What is being done to control the use of phthalates in household products?
As with BPA, there are few regulations on the use of phthalates at the government level. And, as always, the chemical industry insists these chemicals are harmless.
However, in July 2008, the U.S. Congress did pass legislation banning six phthalates from children’s toys, and cosmetics. Legislators in Washington, Vermont and California have restricted phthalate use in children’s goods. Several major retailers, including Wal-Mart, Toys-R-Us, Lego, Evenflo and Gerber say they will phase out phthalate-laden toys.
Your first steps in reducing your family’s exposure to phthalates.
The first thing you should do is try to reduce your children’s exposure to phthalates.
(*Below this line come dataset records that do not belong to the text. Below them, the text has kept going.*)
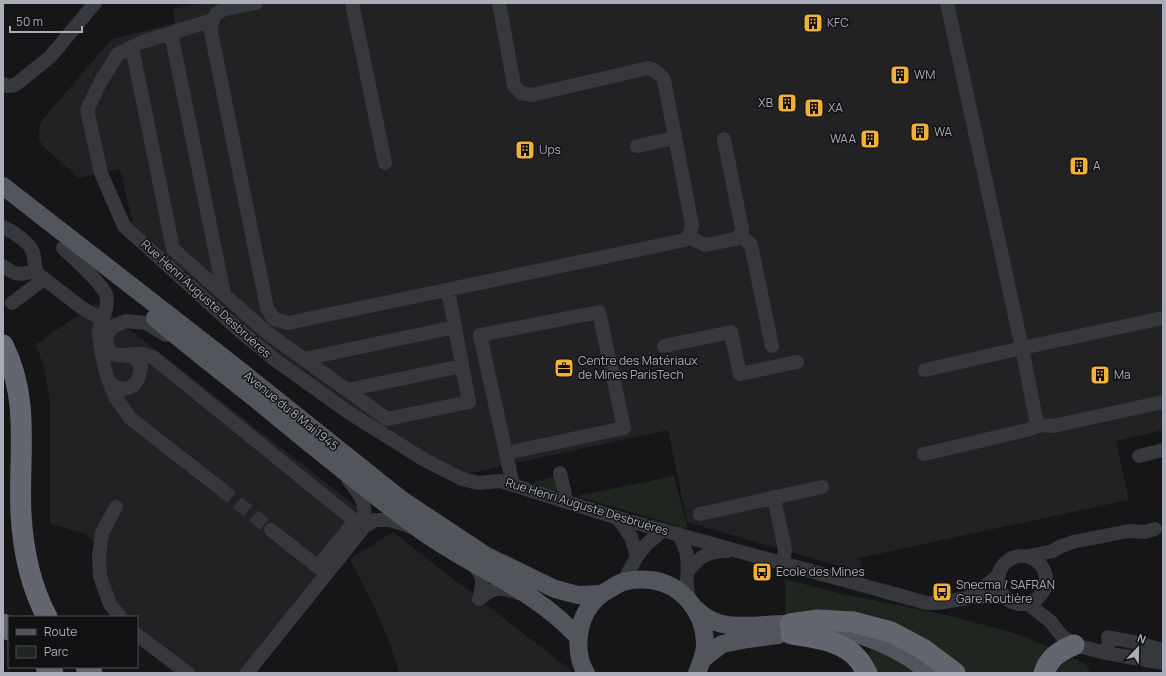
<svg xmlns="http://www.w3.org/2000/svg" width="1166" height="676" font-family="Manrope,sans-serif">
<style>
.built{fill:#222225}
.green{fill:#1e261f}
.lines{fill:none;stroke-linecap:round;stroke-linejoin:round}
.minor-tunnel{stroke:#333438;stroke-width:14;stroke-dasharray:14 7;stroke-linecap:butt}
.minor{stroke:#37383d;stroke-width:14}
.major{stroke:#53555c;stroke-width:18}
.highway{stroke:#63666e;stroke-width:21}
.labels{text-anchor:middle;stroke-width:3;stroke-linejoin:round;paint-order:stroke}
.poi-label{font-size:12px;fill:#a8adb8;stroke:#111113;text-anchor:start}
.street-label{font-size:12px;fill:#a8adb8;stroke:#111113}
</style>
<rect width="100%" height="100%" fill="#161618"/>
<path class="built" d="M200 3H1163V430L1116 441 1129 500 859 558 864 573 687 522 668 430 466 474 422 451 382 427 305 376 257 337 133 224 120 169 79 178 46 149 39 140V129L42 120 112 39 175 23 173 9Z
M96 303 375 521 254 673H174L137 643V617H111L98 592 99 557 96 543 84 533 50 524V402L44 368 36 344Z
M393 532 573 672V673H399L391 646 375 608 350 559Z"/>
<path class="green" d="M674 476 688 529 577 496Z
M553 477 555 478 558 491 534 484 536 481Z
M785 579 834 592 951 616 1024 636 1087 665 1090 673H966L932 646 817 614H785Z
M877 647 916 673H880L870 662 869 652Z"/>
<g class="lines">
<path class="minor-tunnel" d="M221 489 271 530"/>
<path class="minor" d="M256 3C247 5 221 8 216 14 212 19 211 26 211 32L267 308 274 319 288 323 685 240 690 233 692 225 664 80C660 73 655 70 648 68L532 95 521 93 514 85 499 3
M352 3 385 163
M947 3 1022 348 1163 318
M213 20 142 42 118 54 101 81 87 110 101 173 124 226 240 331 274 359 348 412 423 459 462 479 478 483 500 481 618 518 927 603C941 604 953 600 968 598 980 596 993 597 1005 597
M171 33 224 294
M132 47 173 249 265 331 387 419 469 402 448 290
M3 84 8 86 15 85 50 57 95 3
M637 146 675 138
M3 227C12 231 31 243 33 253 36 260 33 267 38 274L82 308 103 320
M740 235 751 245 772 346
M688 237 705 245 735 239 740 235 742 229 724 139
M63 248C73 258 103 284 106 295 110 309 100 318 99 331 98 337 106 377 109 381 117 392 133 391 138 379 140 375 140 370 141 367L135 357 112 354 107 347 106 336 112 327 126 321 146 323 166 335
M3 266C15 275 22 276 35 270
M12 303 44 279
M664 346 731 332 740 374 797 362
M123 355 142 354 154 358 355 521 318 567 271 530
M304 359 455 327
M925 370 1022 348 1036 419 1040 425 1053 426 1163 402
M109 381 116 398 130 418 221 489
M347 390 462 366
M506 453 480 335 599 312 624 428 506 453 513 485
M924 454 1027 430 1040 425
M1139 456 1163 450
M560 473 565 494 563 501
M349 481C364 498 366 505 364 527
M774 497 785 550 783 564
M116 507 102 533 99 556 100 577 110 604 120 617
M700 514 822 487
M618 518 631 537 637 556
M679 534C687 551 689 559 687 578 686 585 688 593 689 600
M998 580a24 24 0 1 1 48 0a24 24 0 1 1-48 0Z
M1029 556 1053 551 1059 547 1073 542 1129 531 1145 532 1155 529
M472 563C484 577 484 581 479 599 494 587 500 586 518 593
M688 571C700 556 709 551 727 551
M624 581 637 556 647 544 663 530
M969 597 988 584 999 575
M1027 603 1051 622 1061 635 1074 645 1106 653 1163 663
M137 635 188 673
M1106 653 1109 642 1108 637 1133 642 1163 650
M247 673 364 527 375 520H390L412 527"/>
<path class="major" d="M3 186 228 361 402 500 485 555 555 589 578 595 601 594
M155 318C190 348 227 376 263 405 314 447 366 490 419 529 472 568 532 587 578 637
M696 609C700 613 705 617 711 620 732 631 766 623 790 624 838 625 892 640 929 673
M703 659 722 644 748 639 778 635
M586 673C578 661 577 643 580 629 584 611 594 597 610 589 614 587 619 583 623 582 632 579 642 579 651 580 681 584 703 610 705 641 706 652 701 663 697 673"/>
<path class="highway" d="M3 345C31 401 18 456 21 514 23 550 30 585 47 617
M3 624 9 630
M790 624 818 620 853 622 891 632 923 649 955 673
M791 634C814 638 842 640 858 659 862 663 864 669 867 673
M46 667 53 673
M86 667 92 673
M1044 673C1049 658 1059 651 1074 645"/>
</g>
<defs>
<symbol id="building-square" viewBox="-11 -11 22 22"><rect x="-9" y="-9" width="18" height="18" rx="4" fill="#f2b134" stroke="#111113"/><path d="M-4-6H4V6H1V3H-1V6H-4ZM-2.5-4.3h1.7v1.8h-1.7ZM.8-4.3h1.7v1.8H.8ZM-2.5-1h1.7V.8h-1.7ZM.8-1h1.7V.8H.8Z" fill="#111"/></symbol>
<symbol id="office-square" viewBox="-11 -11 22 22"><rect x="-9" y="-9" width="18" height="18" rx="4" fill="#f2b134" stroke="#111113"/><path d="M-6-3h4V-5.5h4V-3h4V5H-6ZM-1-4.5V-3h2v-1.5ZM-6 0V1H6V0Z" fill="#111"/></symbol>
<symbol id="bus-square" viewBox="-11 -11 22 22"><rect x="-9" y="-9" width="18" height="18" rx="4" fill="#f2b134" stroke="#111113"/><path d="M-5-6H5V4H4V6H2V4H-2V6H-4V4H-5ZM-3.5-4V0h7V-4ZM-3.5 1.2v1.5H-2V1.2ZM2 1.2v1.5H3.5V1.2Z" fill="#111"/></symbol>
</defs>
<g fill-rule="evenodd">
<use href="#building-square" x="802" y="12" width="22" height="22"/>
<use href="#building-square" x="889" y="64" width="22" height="22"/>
<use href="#building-square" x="776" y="92" width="22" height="22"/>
<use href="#building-square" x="803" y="97" width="22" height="22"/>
<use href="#building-square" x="909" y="121" width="22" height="22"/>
<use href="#building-square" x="859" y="128" width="22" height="22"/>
<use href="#building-square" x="514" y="139" width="22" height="22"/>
<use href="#building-square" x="1068" y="155" width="22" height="22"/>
<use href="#office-square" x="553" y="357" width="22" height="22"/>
<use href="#building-square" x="1089" y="364" width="22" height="22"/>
<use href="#bus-square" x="751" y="561" width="22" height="22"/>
<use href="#bus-square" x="931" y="581" width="22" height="22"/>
</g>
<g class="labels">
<g class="poi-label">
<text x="827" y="27">KFC</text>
<text x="914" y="79">WM</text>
<text x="773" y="107" text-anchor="end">XB</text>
<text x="828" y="112">XA</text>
<text x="934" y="136">WA</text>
<text x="856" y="143" text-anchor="end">WAA</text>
<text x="539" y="154">Ups</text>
<text x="1093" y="170">A</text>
<text x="578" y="365">Centre des Matériaux<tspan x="578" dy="14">de Mines ParisTech</tspan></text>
<text x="1114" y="379">Ma</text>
<text x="776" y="576">Ecole des Mines</text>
<text x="956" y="589">Snecma / SAFRAN<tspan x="956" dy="14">Gare Routière</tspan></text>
</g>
<g class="street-label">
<text transform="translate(206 299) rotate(42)" y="4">Rue Henri Auguste Desbruères</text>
<text transform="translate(291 411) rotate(39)" y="4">Avenue du 8 Mai 1945</text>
<text transform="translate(587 507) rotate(17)" y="4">Rue Henri Auguste Desbruères</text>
</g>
</g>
<rect width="1166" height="676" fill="none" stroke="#a8adb8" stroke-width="8"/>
<rect x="8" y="616" width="130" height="52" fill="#111113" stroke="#4d4f55"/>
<rect x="16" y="629" width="20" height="6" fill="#53555c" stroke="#4d4f55"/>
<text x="44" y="636" font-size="12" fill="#a8adb8">Route</text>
<rect x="16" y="646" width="20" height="12" fill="#1e261f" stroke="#4d4f55"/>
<text x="44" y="656" font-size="12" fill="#a8adb8">Parc</text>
<g transform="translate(1138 648) rotate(22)" stroke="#111113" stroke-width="3" paint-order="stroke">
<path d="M0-3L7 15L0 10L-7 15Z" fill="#a8adb8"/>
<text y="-6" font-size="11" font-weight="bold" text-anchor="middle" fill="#a8adb8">N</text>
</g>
<path d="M10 26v6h72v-6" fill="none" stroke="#a8adb8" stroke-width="2"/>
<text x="16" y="26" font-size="12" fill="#a8adb8" stroke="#111113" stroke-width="3" paint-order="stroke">50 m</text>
</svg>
Children are particularly vulnerable to endocrine disruption caused by these chemicals.
This means rooting through the toy box and trying to identify toys which are marked with the recycling number 3. Of course, most toys won’t have that number or the recycling symbols. But what you are looking for is toys made from PVC. These are the soft plastic toys. Soft balls, soft plastic dolls and so on.
Phthalates are also found in PVC shower curtains, and in a host of other products in your bathroom – like shampoos. Yes, phthalates is even found in some baby shampoos.